- WORK INSTRUCTION -
Would you output the entries below only from the line containing "staining of human" through the line containing "cell carcinoma stained", exactly as they stand and with both ends included?

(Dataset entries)
━━━━━━

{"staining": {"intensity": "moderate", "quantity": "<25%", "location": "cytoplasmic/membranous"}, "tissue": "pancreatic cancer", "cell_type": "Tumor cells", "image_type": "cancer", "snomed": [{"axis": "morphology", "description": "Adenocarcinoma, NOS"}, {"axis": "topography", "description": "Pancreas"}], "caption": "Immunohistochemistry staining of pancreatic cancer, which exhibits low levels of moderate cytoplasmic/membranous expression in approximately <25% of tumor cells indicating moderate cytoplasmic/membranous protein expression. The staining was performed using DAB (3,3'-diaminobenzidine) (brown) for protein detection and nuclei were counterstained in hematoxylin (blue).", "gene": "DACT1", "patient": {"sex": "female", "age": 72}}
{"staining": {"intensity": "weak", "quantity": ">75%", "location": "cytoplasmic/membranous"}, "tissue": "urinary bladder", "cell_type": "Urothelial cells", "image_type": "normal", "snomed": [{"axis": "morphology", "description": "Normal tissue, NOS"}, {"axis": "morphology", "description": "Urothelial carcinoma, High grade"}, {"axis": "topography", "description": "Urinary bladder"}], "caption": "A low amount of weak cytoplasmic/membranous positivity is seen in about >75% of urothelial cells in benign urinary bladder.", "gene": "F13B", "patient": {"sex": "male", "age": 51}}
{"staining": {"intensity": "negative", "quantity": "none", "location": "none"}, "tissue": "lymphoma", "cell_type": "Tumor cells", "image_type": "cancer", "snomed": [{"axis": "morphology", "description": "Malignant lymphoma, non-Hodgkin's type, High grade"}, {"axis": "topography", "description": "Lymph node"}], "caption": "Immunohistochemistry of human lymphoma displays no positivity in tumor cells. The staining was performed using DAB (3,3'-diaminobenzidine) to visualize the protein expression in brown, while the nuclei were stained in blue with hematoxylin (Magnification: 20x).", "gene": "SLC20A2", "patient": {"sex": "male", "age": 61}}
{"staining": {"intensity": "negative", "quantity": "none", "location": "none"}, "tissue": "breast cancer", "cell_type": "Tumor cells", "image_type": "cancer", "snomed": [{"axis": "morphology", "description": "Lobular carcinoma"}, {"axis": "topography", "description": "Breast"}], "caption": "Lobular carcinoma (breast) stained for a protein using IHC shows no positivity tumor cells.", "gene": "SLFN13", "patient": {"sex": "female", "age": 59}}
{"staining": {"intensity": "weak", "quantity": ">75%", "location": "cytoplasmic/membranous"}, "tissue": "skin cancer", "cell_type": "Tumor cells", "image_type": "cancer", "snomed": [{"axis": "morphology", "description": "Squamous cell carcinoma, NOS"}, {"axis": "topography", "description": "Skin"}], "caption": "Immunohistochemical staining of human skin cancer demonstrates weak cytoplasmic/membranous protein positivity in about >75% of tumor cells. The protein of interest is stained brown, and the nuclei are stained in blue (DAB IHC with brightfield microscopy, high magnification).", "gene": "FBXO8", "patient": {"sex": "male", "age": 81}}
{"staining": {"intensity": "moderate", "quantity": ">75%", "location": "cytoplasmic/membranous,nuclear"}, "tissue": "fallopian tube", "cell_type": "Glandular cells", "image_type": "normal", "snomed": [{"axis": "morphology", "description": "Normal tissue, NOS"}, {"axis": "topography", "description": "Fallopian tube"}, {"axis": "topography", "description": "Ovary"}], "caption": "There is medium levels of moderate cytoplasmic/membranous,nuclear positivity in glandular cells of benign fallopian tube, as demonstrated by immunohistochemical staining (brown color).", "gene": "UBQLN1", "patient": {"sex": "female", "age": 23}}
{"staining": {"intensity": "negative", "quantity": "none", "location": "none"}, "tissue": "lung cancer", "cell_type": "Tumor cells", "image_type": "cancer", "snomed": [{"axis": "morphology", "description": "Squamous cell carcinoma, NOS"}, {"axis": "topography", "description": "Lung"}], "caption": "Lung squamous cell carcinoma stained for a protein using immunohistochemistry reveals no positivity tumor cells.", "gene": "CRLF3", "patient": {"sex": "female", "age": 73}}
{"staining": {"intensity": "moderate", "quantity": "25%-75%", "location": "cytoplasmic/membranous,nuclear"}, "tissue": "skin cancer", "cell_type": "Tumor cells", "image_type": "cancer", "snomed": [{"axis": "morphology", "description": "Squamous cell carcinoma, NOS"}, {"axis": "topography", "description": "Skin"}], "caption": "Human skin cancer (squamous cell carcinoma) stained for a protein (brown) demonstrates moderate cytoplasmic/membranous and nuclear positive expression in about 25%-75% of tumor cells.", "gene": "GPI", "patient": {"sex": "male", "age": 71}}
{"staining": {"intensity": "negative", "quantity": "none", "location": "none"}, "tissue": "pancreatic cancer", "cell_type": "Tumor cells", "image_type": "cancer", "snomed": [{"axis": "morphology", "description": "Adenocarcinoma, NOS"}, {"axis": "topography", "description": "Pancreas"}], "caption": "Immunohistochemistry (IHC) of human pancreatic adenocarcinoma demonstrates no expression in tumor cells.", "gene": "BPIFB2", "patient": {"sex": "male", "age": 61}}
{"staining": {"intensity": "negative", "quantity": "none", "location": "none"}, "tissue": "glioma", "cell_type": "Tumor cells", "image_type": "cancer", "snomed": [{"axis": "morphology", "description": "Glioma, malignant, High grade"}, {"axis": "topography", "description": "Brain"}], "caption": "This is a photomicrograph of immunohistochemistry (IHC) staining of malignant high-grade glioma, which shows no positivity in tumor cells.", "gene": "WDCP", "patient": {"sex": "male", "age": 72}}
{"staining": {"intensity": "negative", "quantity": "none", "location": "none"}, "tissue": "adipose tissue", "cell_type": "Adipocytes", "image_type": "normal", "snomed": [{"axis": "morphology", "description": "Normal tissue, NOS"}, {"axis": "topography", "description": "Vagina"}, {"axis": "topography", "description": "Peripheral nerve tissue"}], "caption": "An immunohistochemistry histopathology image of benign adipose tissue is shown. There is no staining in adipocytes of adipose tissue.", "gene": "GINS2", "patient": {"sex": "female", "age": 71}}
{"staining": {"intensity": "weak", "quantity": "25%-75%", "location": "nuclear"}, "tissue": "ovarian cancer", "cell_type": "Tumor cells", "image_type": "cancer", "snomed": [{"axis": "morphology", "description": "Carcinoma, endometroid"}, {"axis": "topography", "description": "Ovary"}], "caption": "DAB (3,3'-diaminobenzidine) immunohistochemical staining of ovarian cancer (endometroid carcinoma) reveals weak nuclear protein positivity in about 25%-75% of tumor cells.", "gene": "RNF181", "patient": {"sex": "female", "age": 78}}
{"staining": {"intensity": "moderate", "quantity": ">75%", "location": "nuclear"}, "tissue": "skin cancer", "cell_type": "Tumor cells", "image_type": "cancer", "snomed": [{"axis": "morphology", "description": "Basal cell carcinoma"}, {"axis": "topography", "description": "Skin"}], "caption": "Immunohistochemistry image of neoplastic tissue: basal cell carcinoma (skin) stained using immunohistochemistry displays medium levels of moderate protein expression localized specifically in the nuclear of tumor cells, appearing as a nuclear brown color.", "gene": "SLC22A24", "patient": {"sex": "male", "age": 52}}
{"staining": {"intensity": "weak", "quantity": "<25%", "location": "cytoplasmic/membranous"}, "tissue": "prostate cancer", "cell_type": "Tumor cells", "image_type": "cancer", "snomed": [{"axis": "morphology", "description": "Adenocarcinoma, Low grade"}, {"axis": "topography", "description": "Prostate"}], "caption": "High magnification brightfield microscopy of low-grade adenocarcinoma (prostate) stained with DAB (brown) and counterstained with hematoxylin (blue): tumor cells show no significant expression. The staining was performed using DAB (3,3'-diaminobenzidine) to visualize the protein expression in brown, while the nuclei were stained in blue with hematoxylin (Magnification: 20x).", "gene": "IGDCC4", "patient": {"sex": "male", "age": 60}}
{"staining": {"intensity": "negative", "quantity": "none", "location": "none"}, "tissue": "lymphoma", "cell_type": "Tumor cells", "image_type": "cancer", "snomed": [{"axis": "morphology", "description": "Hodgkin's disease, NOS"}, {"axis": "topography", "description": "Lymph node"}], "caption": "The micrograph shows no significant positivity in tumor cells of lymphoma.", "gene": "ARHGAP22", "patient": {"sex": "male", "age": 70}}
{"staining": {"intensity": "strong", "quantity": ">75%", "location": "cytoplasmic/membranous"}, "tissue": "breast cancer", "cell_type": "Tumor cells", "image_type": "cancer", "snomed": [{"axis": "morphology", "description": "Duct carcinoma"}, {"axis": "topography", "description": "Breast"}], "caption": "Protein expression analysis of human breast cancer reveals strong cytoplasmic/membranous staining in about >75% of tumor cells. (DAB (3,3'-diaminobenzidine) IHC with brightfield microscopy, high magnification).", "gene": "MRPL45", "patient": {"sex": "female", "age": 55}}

━━━━━━

- TASK RESULT -
{"staining": {"intensity": "weak", "quantity": ">75%", "location": "cytoplasmic/membranous"}, "tissue": "skin cancer", "cell_type": "Tumor cells", "image_type": "cancer", "snomed": [{"axis": "morphology", "description": "Squamous cell carcinoma, NOS"}, {"axis": "topography", "description": "Skin"}], "caption": "Immunohistochemical staining of human skin cancer demonstrates weak cytoplasmic/membranous protein positivity in about >75% of tumor cells. The protein of interest is stained brown, and the nuclei are stained in blue (DAB IHC with brightfield microscopy, high magnification).", "gene": "FBXO8", "patient": {"sex": "male", "age": 81}}
{"staining": {"intensity": "moderate", "quantity": ">75%", "location": "cytoplasmic/membranous,nuclear"}, "tissue": "fallopian tube", "cell_type": "Glandular cells", "image_type": "normal", "snomed": [{"axis": "morphology", "description": "Normal tissue, NOS"}, {"axis": "topography", "description": "Fallopian tube"}, {"axis": "topography", "description": "Ovary"}], "caption": "There is medium levels of moderate cytoplasmic/membranous,nuclear positivity in glandular cells of benign fallopian tube, as demonstrated by immunohistochemical staining (brown color).", "gene": "UBQLN1", "patient": {"sex": "female", "age": 23}}
{"staining": {"intensity": "negative", "quantity": "none", "location": "none"}, "tissue": "lung cancer", "cell_type": "Tumor cells", "image_type": "cancer", "snomed": [{"axis": "morphology", "description": "Squamous cell carcinoma, NOS"}, {"axis": "topography", "description": "Lung"}], "caption": "Lung squamous cell carcinoma stained for a protein using immunohistochemistry reveals no positivity tumor cells.", "gene": "CRLF3", "patient": {"sex": "female", "age": 73}}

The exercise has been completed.